Sutherland moved the mouse and clicked. The screen filled up with a copy of the register receipt. He tapped the long fingernail of his right hand on the upper right corner. “You see that number three? That’s the salesperson. One is Alan, two is me, three is Eric.”

“Eric who?”

“Eric our part-timer. Eric Fraser. Mostly he helps with the stock, but busy times—lunch hours, after-school rush—he helps with the cash too. If you look at the top left there, you can see the time of the transaction: four-thirty p.m. If you look at our calendar, it’s going to show you I was teaching a lesson at that time. I think you want to talk to Eric Fraser.”

“Mr. Sutherland, is there anything around here that Mr. Fraser touched recently? Something nobody else touched?”

Sutherland thought for a minute. “Follow me.”

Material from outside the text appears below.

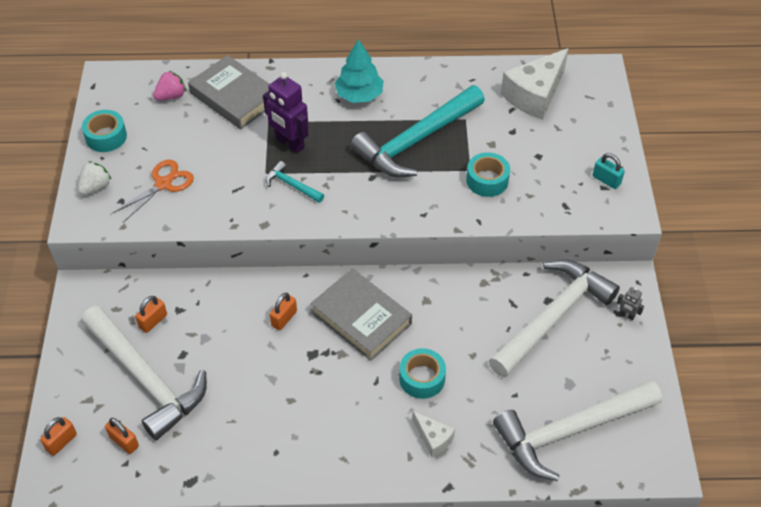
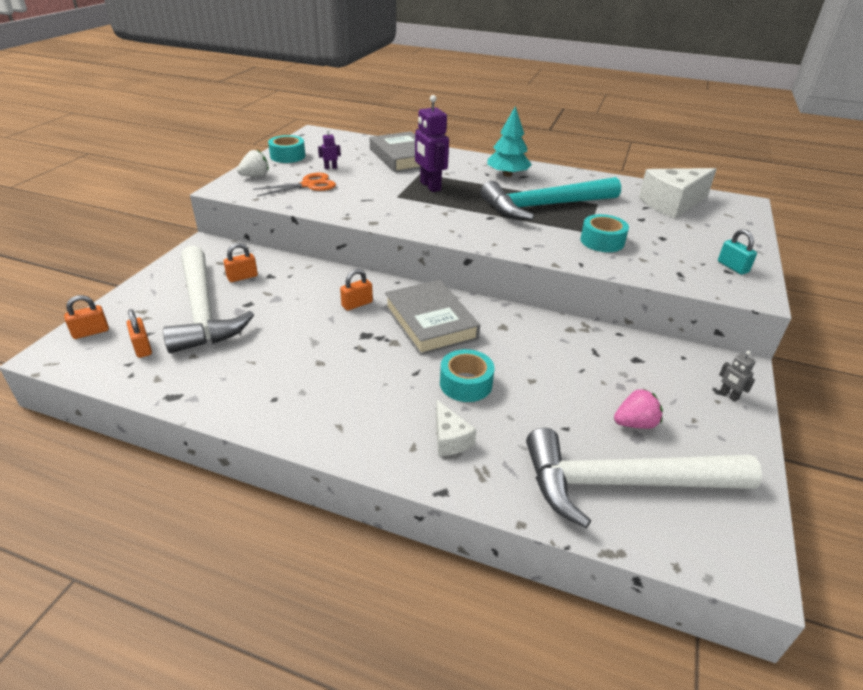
camera: 20 degrees right, 15 degrees down
(167, 144) = (330, 168): none -> purple robot
(171, 96) = (354, 148): pink strawberry -> pink strawberry (635, 423)
(292, 185) = (415, 207): turquoise hammer -> none
(553, 317) = (637, 374): white hammer -> none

Alan Troy dodged around Collingwood, finger jabbing the air, demanding to know what was going on. Sutherland cut him off. “Alan, did Eric polish the Martins yesterday?”

“I’m calling the chief of police on this. My employees do not get treated in this way. These people have to—”

“Alan, for Chrissake, just tell them. Did Eric polish the Martins yesterday?”

“The Martins?” Troy squinted first at Sutherland, then at Delorme, then at Cardinal and back to Sutherland. “You want to know if Eric polished the Martins. Suddenly the urgent question of the moment is, did Eric Fraser polish the Martins? All right then, yes, Eric did polish the Martins.”

Cardinal asked if anyone else had touched the guitars. No. Business had been slow, Martins are expensive, no one had touched them.

Cardinal, still wearing his gloves, reached up for the guitar hanging against the wall. “He’d have to hold it at the bottom to put it back up there, right?”